The Delorean DMC-12, the Interceptor, even the
Bluesmobile; there is no doubt that cars we remember most from the 80s usually come from our favorite films. But away from the limelight, some unusual yet more ordinary vehicles were driven on roads across the country. Some of them you’d have fun spotting from the backseat of your dad’s car on the way to school or on long road trips with the whole family. These forgotten cars also helped to define the 80s automobile era just as much as the glamorous ones we watched on cinema screens. Here are 5 forgotten cars from the decade that have since been only faint memories.

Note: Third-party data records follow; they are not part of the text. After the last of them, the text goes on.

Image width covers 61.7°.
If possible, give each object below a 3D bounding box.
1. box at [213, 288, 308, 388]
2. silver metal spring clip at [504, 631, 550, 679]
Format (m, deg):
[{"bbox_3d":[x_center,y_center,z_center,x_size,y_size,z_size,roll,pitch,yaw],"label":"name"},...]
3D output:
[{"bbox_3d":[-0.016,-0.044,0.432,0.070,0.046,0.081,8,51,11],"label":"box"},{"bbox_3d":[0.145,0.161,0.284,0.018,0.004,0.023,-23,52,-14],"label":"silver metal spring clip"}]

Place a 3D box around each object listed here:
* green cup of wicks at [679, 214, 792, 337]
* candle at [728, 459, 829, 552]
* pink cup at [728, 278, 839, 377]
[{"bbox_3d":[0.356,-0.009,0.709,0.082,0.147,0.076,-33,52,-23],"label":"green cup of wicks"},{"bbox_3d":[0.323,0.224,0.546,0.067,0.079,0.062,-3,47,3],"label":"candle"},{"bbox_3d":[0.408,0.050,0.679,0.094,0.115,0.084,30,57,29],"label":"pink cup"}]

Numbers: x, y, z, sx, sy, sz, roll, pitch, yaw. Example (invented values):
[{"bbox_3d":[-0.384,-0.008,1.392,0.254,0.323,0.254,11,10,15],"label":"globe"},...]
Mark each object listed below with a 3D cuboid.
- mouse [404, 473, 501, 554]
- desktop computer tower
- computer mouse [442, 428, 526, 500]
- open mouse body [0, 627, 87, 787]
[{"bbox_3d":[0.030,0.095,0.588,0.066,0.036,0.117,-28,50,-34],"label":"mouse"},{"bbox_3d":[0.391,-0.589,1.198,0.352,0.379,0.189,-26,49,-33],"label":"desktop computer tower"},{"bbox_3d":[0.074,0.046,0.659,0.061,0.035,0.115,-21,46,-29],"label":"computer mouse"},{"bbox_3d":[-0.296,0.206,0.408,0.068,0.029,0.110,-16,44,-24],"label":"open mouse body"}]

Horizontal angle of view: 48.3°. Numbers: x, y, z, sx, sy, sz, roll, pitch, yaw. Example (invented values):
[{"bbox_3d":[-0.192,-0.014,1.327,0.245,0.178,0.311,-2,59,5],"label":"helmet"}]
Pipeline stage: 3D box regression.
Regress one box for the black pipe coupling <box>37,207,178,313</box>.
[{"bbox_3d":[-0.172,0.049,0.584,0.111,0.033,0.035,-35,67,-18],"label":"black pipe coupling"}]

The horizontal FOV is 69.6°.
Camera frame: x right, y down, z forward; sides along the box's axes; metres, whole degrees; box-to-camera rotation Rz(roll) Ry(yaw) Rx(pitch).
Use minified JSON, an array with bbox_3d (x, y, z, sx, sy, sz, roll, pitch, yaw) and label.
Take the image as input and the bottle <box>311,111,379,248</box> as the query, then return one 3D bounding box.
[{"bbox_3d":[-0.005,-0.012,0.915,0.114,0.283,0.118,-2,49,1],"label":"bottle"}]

A perfect car for the everyman, Toyota
Cressida still had a hint of glam while embodying a very earthly, practically
minded concept. This car, which went out of production in 1990, was Toyota’s
guinea pig to see if it could compete with upmarket European
brands such as Mercedes and BMW. Thanks to the successful experiment,
Toyota launched Lexus later in the 90s.
Stylish, affordable, and with a typical 80s
design, the Mazda 929 was an angular vehicle which enjoyed most of its success in
Europe and Australia. Exporting Japanese style abroad in a similar way to
Honda, it was in the 80s that Mazda
established itself as a trusted car brand in the Western world (thanks to a partnership with Ford.) The 929 is a
great example of Mazda’s newly-found identity after a tough previous decade.
Audi Sport Quattro
Described as ‘bloody ugly’ by its own
designer, the Sport Quattro was quite a common sight on the streets just three
decades ago. The car didn't particularly hurt design purists back then because it was a quintessential 80s car, finding itself at
ease in the decade. With some time passed now and having almost entirely disappeared from the streets, the Sport Quattro may not be the
most beautiful car from the 80s but certainly is a souvenir
of innocent times long gone.
Manufactured only between 1980 and 1988, the Tasmin is undoubtedly one of the most peculiar vehicles that was sold during the decade. Assembled by British independent carmaker TVR, the car never
became a commercial hit yet embodied the decade’s very best design tendencies like a Kevlar and glass-fiber bodyshell. The sporty ride also performed brilliantly with its later models able to reach
60 mph in just above 5 seconds.
It doesn't happen often that you look
at a car and you think of a gaming console. Somewhere in between the Commodore and
Nintendo era, the second generation Honda CR-X stands out for its sleek design
and the unique black glass panel at the rear. Like many unsung heroes in the
automotive world, the CR-X quietly went out of production in 1991, but recently
served as inspiration for the 2010 Honda CRZ.